Ergonomics Rears its Ugly Head
The Washington Post's
"Regulator" column covers OSHA's recent
grocery store ergonomics guidelines. Needless to say, labor has a problem with guidelines as a weaker alternative to the standard that was repealed by the Bush administration in 2001:
"They have gone to the lowest common denominator. It's a simplistic look at the whole issue," said Jackie Nowell, director of occupational safety and health for the food and commercial workers union.
Peg Seminario, director of the AFL-CIO's department of occupational safety and health, said the guidelines are too general. "The problems and the controls are all mushed together," she said. "There is no sense of priority. It ignores that real problems are there. This is a dumbing down of the guidelines."

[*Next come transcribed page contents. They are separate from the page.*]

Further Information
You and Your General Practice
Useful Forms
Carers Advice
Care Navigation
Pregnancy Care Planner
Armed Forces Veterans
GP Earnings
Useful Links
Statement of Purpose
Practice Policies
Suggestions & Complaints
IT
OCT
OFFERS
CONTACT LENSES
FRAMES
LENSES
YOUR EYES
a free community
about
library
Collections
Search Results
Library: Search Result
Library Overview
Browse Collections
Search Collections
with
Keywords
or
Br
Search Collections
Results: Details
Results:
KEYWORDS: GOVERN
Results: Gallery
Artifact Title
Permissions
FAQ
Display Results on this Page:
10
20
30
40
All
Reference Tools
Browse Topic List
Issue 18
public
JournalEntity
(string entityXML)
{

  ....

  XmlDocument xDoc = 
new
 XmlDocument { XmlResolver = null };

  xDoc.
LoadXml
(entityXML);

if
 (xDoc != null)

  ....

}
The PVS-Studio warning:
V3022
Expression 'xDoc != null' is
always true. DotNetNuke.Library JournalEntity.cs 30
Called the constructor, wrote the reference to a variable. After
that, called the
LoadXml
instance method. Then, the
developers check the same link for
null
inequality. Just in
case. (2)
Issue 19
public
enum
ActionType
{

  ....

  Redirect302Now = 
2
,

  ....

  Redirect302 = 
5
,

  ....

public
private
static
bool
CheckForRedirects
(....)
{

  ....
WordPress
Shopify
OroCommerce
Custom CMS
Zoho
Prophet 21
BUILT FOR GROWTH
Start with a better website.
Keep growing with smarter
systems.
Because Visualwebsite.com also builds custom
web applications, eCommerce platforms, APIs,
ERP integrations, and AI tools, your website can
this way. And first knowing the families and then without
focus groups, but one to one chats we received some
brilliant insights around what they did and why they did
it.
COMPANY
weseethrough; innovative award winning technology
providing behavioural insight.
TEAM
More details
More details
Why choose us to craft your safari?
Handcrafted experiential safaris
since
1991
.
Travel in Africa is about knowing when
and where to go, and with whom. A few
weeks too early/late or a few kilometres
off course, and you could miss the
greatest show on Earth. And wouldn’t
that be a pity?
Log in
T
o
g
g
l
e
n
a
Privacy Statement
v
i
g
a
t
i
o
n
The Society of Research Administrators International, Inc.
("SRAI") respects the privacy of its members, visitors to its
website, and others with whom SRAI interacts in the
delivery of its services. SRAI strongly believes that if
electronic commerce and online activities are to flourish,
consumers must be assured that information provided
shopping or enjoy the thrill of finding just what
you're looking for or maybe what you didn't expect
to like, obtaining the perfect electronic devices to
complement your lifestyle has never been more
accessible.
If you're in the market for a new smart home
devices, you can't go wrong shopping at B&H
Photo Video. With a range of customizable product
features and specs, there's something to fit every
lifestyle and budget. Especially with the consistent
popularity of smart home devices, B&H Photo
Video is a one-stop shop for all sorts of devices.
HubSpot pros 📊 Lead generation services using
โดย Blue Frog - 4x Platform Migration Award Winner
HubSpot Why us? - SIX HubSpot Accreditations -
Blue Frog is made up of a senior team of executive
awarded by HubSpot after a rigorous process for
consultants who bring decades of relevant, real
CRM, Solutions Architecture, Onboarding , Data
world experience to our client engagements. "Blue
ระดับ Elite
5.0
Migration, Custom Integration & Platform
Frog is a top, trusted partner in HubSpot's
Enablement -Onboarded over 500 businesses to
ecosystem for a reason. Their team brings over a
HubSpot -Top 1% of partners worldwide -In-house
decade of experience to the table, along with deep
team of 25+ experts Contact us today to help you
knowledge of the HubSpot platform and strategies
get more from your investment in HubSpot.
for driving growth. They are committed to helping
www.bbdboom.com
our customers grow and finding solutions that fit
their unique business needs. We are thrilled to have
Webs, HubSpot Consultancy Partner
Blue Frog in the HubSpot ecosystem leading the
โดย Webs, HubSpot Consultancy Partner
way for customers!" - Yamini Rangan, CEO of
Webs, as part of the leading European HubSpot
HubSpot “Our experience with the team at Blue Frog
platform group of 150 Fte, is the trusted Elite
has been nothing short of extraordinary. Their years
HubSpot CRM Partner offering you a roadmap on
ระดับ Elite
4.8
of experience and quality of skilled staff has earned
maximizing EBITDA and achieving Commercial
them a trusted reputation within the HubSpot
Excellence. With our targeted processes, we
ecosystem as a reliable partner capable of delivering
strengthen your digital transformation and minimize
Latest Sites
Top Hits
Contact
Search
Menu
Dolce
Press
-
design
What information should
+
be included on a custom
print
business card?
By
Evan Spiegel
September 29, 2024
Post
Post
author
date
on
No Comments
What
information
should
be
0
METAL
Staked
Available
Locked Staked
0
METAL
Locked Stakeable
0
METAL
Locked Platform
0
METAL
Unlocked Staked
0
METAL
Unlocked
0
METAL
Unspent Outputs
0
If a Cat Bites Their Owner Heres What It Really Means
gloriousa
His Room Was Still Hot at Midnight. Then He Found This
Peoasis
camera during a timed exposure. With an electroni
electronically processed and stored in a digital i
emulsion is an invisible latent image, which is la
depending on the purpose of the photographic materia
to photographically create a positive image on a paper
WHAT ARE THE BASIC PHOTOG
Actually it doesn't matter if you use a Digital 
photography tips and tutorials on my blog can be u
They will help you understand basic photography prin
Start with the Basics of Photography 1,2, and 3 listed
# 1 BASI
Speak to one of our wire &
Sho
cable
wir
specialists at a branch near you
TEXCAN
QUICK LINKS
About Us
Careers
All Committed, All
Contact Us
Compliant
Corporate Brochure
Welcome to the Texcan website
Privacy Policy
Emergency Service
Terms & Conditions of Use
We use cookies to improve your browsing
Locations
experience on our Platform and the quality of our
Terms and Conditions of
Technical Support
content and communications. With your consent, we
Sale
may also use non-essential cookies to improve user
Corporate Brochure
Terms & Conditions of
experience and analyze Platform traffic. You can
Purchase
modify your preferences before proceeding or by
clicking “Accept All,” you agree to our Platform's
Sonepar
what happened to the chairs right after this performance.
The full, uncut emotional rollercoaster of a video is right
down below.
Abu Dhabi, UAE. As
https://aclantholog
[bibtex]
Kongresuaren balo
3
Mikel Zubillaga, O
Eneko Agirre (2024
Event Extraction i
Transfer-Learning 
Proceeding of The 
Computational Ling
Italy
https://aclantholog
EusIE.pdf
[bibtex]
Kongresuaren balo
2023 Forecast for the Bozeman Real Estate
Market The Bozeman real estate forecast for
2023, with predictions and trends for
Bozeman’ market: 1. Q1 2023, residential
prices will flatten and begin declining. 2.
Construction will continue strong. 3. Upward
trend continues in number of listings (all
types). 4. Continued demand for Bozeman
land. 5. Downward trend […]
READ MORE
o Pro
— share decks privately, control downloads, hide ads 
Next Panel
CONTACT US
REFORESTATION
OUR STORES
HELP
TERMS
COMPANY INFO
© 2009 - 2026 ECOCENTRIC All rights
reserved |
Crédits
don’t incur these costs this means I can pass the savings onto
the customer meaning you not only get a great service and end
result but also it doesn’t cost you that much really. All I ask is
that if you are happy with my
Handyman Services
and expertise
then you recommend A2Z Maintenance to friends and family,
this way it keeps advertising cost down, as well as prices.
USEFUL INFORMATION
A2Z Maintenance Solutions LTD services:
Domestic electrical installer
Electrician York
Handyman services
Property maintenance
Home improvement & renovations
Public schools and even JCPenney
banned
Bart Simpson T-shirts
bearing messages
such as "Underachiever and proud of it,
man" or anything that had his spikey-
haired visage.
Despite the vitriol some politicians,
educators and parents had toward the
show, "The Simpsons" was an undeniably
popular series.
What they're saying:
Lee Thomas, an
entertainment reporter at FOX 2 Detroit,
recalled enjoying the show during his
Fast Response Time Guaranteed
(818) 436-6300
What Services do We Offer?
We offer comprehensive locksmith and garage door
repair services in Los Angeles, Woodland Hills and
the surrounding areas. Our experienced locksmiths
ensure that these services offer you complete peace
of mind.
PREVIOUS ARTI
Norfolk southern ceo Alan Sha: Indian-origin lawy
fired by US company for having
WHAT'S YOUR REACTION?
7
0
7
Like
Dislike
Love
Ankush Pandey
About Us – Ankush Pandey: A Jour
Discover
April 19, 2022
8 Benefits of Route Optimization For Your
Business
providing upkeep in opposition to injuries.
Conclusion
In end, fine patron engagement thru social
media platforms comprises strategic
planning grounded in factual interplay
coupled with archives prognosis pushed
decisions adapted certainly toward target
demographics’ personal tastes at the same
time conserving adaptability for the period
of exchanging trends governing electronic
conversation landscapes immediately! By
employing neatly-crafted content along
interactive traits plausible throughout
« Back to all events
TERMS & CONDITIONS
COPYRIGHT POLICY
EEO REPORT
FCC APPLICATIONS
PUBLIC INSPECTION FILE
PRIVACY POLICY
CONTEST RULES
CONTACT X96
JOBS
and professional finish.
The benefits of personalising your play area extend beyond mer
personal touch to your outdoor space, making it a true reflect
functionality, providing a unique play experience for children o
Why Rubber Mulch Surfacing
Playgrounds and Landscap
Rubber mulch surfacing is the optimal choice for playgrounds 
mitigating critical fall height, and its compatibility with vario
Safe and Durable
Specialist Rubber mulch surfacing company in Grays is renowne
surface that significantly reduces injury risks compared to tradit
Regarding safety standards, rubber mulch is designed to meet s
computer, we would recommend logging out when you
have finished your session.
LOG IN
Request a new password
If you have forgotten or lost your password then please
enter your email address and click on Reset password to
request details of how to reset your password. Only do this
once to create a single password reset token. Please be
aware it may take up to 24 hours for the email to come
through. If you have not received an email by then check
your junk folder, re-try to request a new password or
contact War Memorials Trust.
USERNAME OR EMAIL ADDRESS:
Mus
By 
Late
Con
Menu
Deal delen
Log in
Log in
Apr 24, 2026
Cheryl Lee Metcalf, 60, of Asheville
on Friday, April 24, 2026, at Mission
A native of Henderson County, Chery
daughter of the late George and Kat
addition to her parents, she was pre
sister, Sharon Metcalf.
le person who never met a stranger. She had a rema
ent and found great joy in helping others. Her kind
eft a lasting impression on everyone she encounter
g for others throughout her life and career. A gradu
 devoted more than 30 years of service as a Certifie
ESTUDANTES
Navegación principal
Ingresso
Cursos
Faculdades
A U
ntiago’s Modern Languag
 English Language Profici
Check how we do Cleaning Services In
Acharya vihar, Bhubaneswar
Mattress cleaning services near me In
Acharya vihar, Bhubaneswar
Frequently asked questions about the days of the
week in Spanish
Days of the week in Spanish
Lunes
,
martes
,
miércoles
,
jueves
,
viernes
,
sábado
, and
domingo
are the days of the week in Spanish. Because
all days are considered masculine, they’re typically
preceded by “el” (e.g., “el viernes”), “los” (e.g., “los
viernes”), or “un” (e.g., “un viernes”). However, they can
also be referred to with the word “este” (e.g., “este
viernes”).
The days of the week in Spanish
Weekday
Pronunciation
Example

She said she preferred guidelines OSHA issued in 1990 for meatpacking plants, which were written by the regulators, the industry and the unions. Those were followed by a major enforcement effort that resulted in numerous cases that led to millions of dollars in penalties. Also at that time, the Labor Department announced it would begin work on a mandatory ergonomics standard.
Even industry has problems with the guidelines, but for a different reason:
Randel Johnson, vice president of labor issues at the U.S. Chamber of Commerce, worries that even the draft assumes a definitive relationship between developing a musculoskeletal disorder and a particular job.
"These are only guidelines, but they can set a precedent for a regulation later because it will be taken as gospel when it has . . . the OSHA stamp of approval," he said. He added that the agency relied on anecdotal reports from stores about how they fixed ergonomic problems and left the impression that "there is more clarity to these issues than there really is."
Imagine thinking that there is a relationship between work and musculoskeletal problems! Bookmark this under "reasons NOT to re-elect Bush in 2004."